Jeremy Humphrey, Winner of River of no Return Endurance runs 100km
Bevan Mckinnon, 2014 Won the overall age group race at New Zealand Ironman
Tim Reed 2015 Ironman 70.3 Auckland- Asia Pacific Championships- 1st Place (Fastest run)
Tim Olsen, Winner of the 2012 & 2013 Western States 100 mile
Members of the Australian Cricket team
Players in both Melbourne and Port Adelaide football clubs
So how do the Elite Sportsmen and Woman use LCHF- Fat Adaption?
A phrase you often hear in LCHF conversations in regards to sporting endeavours is Train Low Race High, I think this sums it up nicely. Zach Bitter and Sami Inkinen are possibly two of the most vocal elite sportsmana round LCHF. Zach Bitter discusses in his blogs and podcasts how a state of Ketosis assists him with recovery and he has a big emphasis on strategic carbohydrates during intense training blocks and in racing. The following is a series of links to some of the above Athletes pages and blogs and in their own words how they use a low carbohydrate approach to win races and break world records and train. For others it outlines some of their decisions for making the switch to the Low Carbohydrate approach.
Tom McDonald Melbourne Demons
In closing I think Zach Bitter sums it up best.

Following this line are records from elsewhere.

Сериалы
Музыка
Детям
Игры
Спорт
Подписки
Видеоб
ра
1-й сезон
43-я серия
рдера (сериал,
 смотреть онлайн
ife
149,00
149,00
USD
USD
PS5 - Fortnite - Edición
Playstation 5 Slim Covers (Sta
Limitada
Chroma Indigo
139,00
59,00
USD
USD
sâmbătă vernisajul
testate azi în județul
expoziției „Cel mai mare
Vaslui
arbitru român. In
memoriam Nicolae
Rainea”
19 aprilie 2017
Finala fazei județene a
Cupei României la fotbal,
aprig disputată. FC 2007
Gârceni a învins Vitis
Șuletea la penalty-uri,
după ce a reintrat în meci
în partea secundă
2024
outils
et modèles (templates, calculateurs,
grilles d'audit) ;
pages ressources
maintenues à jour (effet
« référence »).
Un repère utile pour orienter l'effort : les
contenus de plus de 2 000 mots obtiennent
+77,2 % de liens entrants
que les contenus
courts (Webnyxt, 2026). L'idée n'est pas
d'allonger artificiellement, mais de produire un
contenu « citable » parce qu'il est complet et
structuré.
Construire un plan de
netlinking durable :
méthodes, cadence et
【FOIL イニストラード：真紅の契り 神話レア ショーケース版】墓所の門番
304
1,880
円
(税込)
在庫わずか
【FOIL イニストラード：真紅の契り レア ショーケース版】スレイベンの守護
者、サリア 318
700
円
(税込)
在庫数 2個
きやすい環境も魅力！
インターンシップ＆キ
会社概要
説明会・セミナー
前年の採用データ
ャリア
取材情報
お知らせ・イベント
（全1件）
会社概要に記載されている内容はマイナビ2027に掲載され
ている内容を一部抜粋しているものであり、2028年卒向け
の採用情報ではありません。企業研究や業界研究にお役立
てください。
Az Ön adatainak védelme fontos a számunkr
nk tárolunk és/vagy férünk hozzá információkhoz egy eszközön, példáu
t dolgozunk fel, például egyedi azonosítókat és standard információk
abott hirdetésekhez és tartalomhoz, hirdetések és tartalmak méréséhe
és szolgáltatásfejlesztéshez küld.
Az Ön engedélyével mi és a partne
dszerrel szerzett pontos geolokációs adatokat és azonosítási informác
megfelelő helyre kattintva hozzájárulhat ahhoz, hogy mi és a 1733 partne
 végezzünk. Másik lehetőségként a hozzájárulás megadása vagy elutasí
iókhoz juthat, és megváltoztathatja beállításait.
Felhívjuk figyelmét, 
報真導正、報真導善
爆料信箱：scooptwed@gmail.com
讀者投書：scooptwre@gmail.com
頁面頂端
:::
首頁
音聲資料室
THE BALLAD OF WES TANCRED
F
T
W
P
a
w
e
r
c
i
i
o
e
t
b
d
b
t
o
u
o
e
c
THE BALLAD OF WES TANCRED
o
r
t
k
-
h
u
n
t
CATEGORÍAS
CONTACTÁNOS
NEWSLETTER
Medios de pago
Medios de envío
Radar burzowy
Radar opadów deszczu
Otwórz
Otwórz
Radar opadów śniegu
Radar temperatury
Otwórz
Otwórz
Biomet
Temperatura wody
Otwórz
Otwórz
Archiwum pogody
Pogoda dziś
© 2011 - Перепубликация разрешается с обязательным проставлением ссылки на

“When I start reaching some pretty high (for ultrarunning) intensities (80%+ VO2 Max), I am still metabolizing way more fat than carbs. This is an important takeaway for me, especially as I strategize for longer races. An athlete cannot replace the amount of calories they are burning quickly enough to expect an outside fuel source to meet their race-day caloric demands. A person may be able to physically consume enough, but their body would simply not be able to process the fuel quickly enough to stay ahead.” Zach Bitter. At 84% VO2 Max Zach Bitter is still Metabolizing 76% Fat and 24% glycogen.
These guys are world beaters they are at the cutting edge of the Science, they have the most up to date data available and using it to their advantage. Understanding their numbers enables them to maximise what they need to do as a Fat Adapted Athlete to Train Low, Race High and WIN.